> _LISTA DE TAREAS_:
#1 ¿Qué tipos de imágenes enumera el texto sobre Damasco?
#2 Repite literalmente el fragmento del texto sobre Damasco comprendido entre "Fotos publicadas en" y "de ser depuesto.", ambos incluidos.

━━ TEXTO PROPORCIONADO

Fotos publicadas en diversos medios ayer y hoy
Apenas se aterrizaba en el aeropuerto de Damasco, lo que más sorprendía era la multiplicidad de imágenes -fotografías, pinturas y carteles, y estatuas- de una insólita trinidad: el padre, el primogénito y el benjamín, desplegadas por doquier.
El primero fue un sanguinario presidente. Le hubiera tenido que suceder su primogénito, que murió en una carrera de coches. Pero fue el benjamin quien accedió a la presidencia del país -en una no tan singular confusión entre república y monarquía. Éste acaba de ser depuesto.

━━━━
━━ DATOS

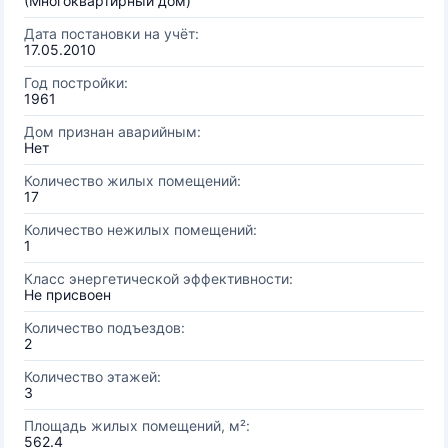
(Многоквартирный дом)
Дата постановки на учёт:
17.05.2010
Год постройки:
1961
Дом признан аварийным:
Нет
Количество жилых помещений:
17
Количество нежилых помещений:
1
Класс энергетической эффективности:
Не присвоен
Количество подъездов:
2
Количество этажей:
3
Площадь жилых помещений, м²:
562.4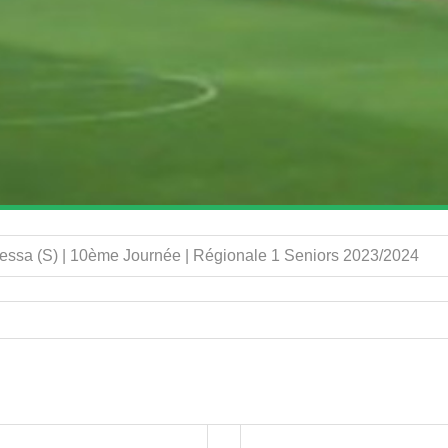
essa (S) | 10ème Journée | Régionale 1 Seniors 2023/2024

━━━━
━━ DATOS

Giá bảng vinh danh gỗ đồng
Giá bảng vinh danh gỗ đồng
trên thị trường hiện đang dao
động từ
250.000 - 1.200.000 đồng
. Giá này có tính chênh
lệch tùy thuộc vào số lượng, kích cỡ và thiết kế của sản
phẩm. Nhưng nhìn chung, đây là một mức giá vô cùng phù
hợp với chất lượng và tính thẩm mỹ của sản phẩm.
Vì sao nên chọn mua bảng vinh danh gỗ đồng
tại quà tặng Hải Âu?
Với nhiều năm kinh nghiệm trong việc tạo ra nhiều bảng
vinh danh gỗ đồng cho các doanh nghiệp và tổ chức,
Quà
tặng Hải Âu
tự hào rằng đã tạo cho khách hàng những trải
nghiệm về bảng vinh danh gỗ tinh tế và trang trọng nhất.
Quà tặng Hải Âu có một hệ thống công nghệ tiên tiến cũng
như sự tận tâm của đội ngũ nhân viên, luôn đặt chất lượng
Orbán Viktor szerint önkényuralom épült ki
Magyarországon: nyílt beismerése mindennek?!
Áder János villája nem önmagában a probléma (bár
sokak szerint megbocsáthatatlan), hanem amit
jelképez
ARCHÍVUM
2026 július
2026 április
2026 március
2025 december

━━━━
━━ DATOS

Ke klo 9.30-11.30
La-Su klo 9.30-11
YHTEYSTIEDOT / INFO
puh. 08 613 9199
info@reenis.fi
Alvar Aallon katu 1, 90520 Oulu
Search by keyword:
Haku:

━━━━

> _RESPUESTAS ESPERADAS_:
#1 Fotografías, pinturas, carteles y estatuas.

#2
Fotos publicadas en diversos medios ayer y hoy
Apenas se aterrizaba en el aeropuerto de Damasco, lo que más sorprendía era la multiplicidad de imágenes -fotografías, pinturas y carteles, y estatuas- de una insólita trinidad: el padre, el primogénito y el benjamín, desplegadas por doquier.
El primero fue un sanguinario presidente. Le hubiera tenido que suceder su primogénito, que murió en una carrera de coches. Pero fue el benjamin quien accedió a la presidencia del país -en una no tan singular confusión entre república y monarquía. Éste acaba de ser depuesto.